Let me conclude by getting back to my major point that, in fact, this debate really is not about the Affordable Care Act. We can argue about the Affordable Care Act. We can change the Affordable Care Act. All of that is certainly legitimate. What this debate is about is whether 20 or 30 extreme rightwing Members of the House of Representatives are able to hold our entire government hostage. Hundreds of thousands of Federal workers, many of whom are trying to bring up their families, are going to lose their paychecks, lose their jobs. People who are going to be applying for Social Security, for Medicare, for veterans benefits will have that process significantly slowed down. Depending on how long the shutdown continues, if it takes place--and I certainly hope it doesn't--it will mean that Head Start centers will be closing and other important programs will not be available to the people who need them.

Once again, this is not a discussion about the Affordable Care Act. What this is about is whether a small number of Members of the House are able to use their position to blackmail the American people and the President and the Senate and say: If you do not do what we could not accomplish--what they could not accomplish legislatively--we are going do render terrible harm to our country.

Furthermore, as bad as the government shutdown may be--and I certainly hope it does not take place--what we are looking at in 2 weeks is something that may be even worse. If some get their way, for the first time in the history of the United States of America, we, the largest economy on Earth, may not pay our bills. That will certainly cause a huge eruption not only in our country but throughout the world in terms of markets, rising interest rates, and all kinds of terrible things.

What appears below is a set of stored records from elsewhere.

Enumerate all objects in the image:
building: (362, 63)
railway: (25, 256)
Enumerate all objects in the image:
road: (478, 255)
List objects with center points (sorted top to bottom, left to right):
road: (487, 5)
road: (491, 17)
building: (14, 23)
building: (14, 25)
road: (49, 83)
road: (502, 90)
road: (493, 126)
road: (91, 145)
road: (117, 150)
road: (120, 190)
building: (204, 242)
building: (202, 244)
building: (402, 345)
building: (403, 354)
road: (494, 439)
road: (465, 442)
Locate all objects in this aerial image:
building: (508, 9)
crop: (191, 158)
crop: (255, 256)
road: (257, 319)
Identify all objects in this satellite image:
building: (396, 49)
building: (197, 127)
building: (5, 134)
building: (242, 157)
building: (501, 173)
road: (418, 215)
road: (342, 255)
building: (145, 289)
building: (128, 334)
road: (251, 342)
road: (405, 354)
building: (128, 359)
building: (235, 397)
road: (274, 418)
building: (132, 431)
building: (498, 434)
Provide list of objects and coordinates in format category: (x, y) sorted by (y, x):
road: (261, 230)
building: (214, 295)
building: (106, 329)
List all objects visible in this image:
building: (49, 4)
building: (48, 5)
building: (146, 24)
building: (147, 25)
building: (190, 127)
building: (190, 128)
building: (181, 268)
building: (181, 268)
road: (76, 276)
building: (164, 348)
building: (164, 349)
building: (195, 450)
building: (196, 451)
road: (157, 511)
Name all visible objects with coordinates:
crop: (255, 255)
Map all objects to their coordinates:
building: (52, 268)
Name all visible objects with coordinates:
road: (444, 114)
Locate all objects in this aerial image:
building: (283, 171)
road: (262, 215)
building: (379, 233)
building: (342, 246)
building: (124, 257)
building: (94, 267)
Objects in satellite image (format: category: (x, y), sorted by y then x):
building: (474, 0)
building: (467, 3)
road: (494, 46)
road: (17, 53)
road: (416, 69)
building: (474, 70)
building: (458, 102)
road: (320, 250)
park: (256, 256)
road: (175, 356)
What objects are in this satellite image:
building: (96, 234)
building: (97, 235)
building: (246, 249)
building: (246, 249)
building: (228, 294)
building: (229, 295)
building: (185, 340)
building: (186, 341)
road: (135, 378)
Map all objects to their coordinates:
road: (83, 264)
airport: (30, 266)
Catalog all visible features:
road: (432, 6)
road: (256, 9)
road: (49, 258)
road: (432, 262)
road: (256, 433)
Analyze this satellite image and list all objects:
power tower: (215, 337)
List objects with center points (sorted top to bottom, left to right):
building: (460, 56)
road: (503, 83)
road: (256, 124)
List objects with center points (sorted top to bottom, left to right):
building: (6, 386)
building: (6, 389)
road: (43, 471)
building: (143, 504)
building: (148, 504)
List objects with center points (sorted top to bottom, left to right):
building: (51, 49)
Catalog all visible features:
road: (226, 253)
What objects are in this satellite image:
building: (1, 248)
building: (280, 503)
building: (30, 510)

Once again, their understanding of government is, well, I guess it is too bad we lost the election for the White House, we lost seats in this Senate, and we lost seats in the House. That is too bad, but we are still going to do what we want to do regardless of what the election was about.

We cannot allow that to happen because if we do, it is not going to stop now. It will continue and continue.

So my hope is that Speaker Boehner will do something he should do. He is not the Speaker of the Republican Party; he is the Speaker of the U.S. House of Representatives. I suspect very strongly that if he put the bill that we passed on the floor of the House, he would have virtually all Democrats and a number of Republicans voting for it, and a majority would say: We are not going to shut down the U.S. Government.

So my request to Speaker Boehner is let the people in his body--all of the people, not just Republicans--vote on what we passed here. If he does that, I suspect we will not see a government shutdown and we will have some common sense over there.

Madam President, I yield the floor, and I suggest the absence of a quorum.